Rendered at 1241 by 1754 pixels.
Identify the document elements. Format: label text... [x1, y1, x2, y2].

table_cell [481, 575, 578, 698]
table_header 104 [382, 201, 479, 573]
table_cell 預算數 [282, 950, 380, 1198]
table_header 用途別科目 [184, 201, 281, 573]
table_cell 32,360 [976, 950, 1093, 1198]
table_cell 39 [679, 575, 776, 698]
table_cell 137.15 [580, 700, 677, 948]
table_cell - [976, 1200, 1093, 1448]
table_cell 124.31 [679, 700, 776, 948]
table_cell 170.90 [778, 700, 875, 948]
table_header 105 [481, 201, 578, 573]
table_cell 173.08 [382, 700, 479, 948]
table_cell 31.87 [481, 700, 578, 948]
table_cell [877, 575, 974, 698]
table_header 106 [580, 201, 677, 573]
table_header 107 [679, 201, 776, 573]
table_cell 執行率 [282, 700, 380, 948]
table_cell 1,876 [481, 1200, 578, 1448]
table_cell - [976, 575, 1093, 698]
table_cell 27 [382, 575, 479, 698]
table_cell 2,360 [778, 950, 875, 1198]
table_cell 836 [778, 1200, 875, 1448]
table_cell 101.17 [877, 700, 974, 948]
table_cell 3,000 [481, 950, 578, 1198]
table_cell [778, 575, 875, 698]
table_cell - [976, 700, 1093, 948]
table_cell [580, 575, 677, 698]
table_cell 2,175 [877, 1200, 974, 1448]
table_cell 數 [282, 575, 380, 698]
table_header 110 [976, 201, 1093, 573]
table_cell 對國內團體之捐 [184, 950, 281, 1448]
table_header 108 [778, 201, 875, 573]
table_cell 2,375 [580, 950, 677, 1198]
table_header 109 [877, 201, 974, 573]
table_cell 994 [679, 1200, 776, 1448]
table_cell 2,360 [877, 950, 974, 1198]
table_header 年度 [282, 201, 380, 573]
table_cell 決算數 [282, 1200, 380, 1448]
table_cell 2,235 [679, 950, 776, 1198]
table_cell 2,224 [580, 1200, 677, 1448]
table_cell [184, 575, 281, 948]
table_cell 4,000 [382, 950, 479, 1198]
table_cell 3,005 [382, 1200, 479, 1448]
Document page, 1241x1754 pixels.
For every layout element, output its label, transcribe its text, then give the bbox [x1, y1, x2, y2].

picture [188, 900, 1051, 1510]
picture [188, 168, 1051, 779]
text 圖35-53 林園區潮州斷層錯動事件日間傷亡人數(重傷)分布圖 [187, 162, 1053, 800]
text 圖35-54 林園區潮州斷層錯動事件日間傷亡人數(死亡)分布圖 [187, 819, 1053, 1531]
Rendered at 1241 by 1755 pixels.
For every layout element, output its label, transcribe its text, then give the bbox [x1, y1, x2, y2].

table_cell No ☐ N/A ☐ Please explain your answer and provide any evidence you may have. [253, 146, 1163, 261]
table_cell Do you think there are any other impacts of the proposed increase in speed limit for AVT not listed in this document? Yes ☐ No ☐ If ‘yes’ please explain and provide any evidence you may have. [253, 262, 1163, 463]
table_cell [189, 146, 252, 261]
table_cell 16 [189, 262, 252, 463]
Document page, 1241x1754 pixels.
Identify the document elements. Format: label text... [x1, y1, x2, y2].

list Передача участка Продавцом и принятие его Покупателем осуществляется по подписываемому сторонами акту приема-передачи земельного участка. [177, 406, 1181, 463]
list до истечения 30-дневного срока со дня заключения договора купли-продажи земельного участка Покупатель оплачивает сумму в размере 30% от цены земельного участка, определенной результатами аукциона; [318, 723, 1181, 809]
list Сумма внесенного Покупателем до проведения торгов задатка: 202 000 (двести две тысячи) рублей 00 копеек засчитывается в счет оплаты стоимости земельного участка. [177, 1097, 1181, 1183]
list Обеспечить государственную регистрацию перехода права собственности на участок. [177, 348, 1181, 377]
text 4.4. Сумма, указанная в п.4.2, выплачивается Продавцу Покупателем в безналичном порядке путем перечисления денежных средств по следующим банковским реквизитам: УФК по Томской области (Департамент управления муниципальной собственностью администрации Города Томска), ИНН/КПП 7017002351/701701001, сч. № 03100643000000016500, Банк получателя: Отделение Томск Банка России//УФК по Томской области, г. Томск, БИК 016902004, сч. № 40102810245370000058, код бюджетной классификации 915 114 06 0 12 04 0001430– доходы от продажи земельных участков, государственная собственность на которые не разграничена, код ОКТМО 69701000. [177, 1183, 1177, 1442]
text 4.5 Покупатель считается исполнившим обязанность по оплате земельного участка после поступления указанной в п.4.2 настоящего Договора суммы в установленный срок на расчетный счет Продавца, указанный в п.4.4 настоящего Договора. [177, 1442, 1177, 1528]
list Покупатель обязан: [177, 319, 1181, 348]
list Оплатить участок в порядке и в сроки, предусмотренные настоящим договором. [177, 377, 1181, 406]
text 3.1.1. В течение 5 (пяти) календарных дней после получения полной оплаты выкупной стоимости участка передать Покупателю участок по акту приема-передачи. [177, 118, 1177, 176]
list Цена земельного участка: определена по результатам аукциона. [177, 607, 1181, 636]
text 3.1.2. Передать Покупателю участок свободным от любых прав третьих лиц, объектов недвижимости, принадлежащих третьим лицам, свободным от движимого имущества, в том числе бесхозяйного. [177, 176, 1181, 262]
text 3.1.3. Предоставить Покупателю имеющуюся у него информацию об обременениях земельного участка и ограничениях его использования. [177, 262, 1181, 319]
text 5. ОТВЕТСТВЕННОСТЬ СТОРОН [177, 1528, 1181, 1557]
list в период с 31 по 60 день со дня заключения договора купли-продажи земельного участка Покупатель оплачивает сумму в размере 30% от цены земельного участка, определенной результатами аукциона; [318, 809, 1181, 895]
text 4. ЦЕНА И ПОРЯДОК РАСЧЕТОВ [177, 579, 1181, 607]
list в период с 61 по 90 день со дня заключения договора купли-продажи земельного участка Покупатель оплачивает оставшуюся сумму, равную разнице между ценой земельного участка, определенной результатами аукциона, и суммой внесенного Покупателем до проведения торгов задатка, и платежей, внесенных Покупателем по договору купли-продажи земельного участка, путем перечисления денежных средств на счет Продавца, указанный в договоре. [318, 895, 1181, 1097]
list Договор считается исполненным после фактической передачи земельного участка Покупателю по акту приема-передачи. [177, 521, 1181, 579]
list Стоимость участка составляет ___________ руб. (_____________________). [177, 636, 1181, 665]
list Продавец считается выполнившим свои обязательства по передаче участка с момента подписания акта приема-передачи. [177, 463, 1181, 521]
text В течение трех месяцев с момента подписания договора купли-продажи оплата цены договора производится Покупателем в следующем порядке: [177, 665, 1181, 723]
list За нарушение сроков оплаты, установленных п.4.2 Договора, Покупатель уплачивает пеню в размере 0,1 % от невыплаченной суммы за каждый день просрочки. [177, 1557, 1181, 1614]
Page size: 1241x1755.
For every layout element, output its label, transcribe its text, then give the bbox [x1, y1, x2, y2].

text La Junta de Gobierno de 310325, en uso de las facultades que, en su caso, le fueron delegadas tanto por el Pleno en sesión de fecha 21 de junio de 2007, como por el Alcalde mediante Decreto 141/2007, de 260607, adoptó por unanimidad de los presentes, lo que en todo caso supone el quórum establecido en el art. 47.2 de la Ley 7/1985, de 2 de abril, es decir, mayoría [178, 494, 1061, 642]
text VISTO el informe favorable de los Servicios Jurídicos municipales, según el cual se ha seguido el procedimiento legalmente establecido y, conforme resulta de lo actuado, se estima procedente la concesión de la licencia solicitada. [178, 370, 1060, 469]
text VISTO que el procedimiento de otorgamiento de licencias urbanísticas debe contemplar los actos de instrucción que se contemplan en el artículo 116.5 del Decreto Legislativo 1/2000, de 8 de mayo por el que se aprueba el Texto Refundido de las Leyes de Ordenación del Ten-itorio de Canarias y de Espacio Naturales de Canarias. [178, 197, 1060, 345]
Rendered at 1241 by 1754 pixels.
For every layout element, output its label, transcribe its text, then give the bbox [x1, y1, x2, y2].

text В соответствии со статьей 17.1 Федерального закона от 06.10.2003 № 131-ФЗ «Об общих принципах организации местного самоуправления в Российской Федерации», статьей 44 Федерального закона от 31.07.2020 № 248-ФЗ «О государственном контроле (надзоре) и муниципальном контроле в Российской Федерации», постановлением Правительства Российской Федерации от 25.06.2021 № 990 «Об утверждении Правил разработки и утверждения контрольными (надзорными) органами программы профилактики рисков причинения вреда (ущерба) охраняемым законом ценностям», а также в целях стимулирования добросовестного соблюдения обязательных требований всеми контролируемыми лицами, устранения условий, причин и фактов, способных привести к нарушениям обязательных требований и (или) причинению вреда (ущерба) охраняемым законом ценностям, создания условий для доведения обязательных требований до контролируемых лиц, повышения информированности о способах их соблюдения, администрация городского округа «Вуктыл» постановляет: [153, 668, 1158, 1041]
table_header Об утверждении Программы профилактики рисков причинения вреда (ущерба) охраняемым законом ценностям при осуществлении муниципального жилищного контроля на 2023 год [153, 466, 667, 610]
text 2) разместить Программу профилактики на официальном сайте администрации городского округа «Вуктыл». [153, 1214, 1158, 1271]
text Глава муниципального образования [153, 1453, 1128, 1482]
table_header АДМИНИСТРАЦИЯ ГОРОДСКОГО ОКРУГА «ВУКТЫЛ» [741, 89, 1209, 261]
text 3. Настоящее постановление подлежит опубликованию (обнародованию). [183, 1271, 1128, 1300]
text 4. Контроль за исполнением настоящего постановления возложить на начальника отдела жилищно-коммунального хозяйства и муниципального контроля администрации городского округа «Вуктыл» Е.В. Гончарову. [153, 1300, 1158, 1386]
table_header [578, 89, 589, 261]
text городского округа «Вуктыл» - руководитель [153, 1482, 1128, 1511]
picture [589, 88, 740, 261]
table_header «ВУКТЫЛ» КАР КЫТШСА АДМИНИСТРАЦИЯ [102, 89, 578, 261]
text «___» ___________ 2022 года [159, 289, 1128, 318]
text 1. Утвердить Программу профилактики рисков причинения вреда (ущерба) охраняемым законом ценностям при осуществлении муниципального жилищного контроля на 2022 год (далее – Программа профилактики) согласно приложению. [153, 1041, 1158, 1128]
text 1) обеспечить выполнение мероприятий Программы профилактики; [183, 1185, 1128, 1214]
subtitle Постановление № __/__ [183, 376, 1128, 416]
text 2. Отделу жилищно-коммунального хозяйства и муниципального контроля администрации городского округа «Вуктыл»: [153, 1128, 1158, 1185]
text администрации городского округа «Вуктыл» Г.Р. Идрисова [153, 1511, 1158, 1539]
_ _ _ _ _ _ _
- To do -
Identify every line in the entries that contains the string "evidence", matching case exactly.

- Answer to the exercise -
table_cell No ☐ N/A ☐ Please explain your answer and provide any evidence you may have. [253, 146, 1163, 261]
table_cell Do you think there are any other impacts of the proposed increase in speed limit for AVT not listed in this document? Yes ☐ No ☐ If ‘yes’ please explain and provide any evidence you may have. [253, 262, 1163, 463]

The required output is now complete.